━━━━━ TEXTO FORNECIDO

Antes de casar e ter filhos imaginamos a seguinte vida em família: piquenique no parque, um cochilo agarradinho, uma divertida guerra de travesseiros. Sim, essas cenas até são reais, mas creio que representam 20% de um dia, os outros 80% são divididos entre as funções realizadas sem nenhum tipo de emoção e a outra metade preenchida de conflitos, disputas e insatisfações.


Dentro do nosso lar, diante das birras, pedidos deslocados, o cansaço, frustrações, falta de espaço, dinheiro, colocamos nossos demônios para fora. Como sabiamente escreveu Caetano Veloso na música Vaca Profana, “de perto ninguém é normal”. Eu acho que até Buda gritaria de raiva depois de separar sete brigas entre irmãos. Pessoas diferentes, cada uma com seus desejos, expectativas e traumas, convivendo intimamente, expondo toda a sua vulnerabilidade. Não tem como ser tranquilo.


E fica ainda mais difícil porque idealizamos um modelo de família, reforçado pelas imagens em revistas, propagandas e redes sociais. Li no livro Suíte Tóquio que “Não há nada mais distante da vida do que a idealização da vida” . Antônio Prata também me disse, numa crônica, que nós inflacionamos a felicidade, nenhuma felicidade real chega aos pés dessa que criamos. A única possível, é a promessa de felicidade.


Temos que desromantizar a maternidade, a parentalidade, o casamento, o amor, o trabalho, o sucesso. Assumir a vida ordinária. Nossa varanda gourmet, nosso quintalzinho cool nada mais é do que a Casa Verde de Machado de Assis, o manicômio onde o alienista internou metade da população por desvio de personalidade. Eu olho para cada janelinha, para cada muro, para cada portão e penso: ali dentro ninguém é normal. Tem briga em alto tom, tem briga fina, briga baixaria, tem até briga silenciosa. Claro que existe uma pequena dose de amor, equilíbrio, felicidade, cenas fotografadas e eternizadas. Todo o resto é treta.

━━━━━━━━━━
━━━━━ ITENS FORNECIDOS

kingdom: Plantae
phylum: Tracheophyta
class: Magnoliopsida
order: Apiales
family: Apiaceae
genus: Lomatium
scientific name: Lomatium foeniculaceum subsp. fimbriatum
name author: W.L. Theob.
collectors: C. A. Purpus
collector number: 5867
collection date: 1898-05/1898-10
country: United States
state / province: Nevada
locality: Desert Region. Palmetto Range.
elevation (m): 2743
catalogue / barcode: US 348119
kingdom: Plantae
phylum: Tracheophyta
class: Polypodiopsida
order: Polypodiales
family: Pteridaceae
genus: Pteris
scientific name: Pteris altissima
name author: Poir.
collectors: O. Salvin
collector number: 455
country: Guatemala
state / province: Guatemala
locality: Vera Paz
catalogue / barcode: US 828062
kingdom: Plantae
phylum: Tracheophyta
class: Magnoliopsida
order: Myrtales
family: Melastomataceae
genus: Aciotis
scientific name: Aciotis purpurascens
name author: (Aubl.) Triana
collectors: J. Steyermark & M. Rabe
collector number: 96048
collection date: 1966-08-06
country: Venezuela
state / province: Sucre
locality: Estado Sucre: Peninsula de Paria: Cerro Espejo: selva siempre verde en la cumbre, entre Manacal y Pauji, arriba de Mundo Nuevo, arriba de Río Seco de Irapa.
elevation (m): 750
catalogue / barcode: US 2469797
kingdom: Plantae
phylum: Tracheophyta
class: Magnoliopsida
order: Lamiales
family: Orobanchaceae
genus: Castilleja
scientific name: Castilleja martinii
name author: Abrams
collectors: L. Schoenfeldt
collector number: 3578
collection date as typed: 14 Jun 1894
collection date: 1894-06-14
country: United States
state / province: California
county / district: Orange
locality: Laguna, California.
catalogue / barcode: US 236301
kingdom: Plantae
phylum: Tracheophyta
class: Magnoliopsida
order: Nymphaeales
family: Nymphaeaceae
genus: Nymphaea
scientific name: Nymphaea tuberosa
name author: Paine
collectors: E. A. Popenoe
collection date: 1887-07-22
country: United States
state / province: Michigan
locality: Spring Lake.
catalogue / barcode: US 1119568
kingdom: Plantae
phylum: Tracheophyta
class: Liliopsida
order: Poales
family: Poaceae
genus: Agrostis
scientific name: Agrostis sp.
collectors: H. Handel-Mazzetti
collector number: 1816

━━━━━━━━━━

■ O QUE FAZER
1. Responda com base no texto:
(a) Que percentagem de um dia, segundo o texto, representam cenas como o piquenique no parque?
(b) Em que música Caetano Veloso escreveu "de perto ninguém é normal"?
(c) Em que livro o texto diz ter lido que "Não há nada mais distante da vida do que a idealização da vida"?
2. Substitua "Buda" por "Gandhi" no trecho do texto que começa nas palavras "Dentro do nosso" e termina depois de "promessa de felicidade.", e escreva esse trecho de novo com a troca feita.

■ RESPOSTAS
1.
(a) 20%.
(b) Vaca Profana.
(c) Suíte Tóquio.

2.
Dentro do nosso lar, diante das birras, pedidos deslocados, o cansaço, frustrações, falta de espaço, dinheiro, colocamos nossos demônios para fora. Como sabiamente escreveu Caetano Veloso na música Vaca Profana, “de perto ninguém é normal”. Eu acho que até Gandhi gritaria de raiva depois de separar sete brigas entre irmãos. Pessoas diferentes, cada uma com seus desejos, expectativas e traumas, convivendo intimamente, expondo toda a sua vulnerabilidade. Não tem como ser tranquilo.


E fica ainda mais difícil porque idealizamos um modelo de família, reforçado pelas imagens em revistas, propagandas e redes sociais. Li no livro Suíte Tóquio que “Não há nada mais distante da vida do que a idealização da vida” . Antônio Prata também me disse, numa crônica, que nós inflacionamos a felicidade, nenhuma felicidade real chega aos pés dessa que criamos. A única possível, é a promessa de felicidade.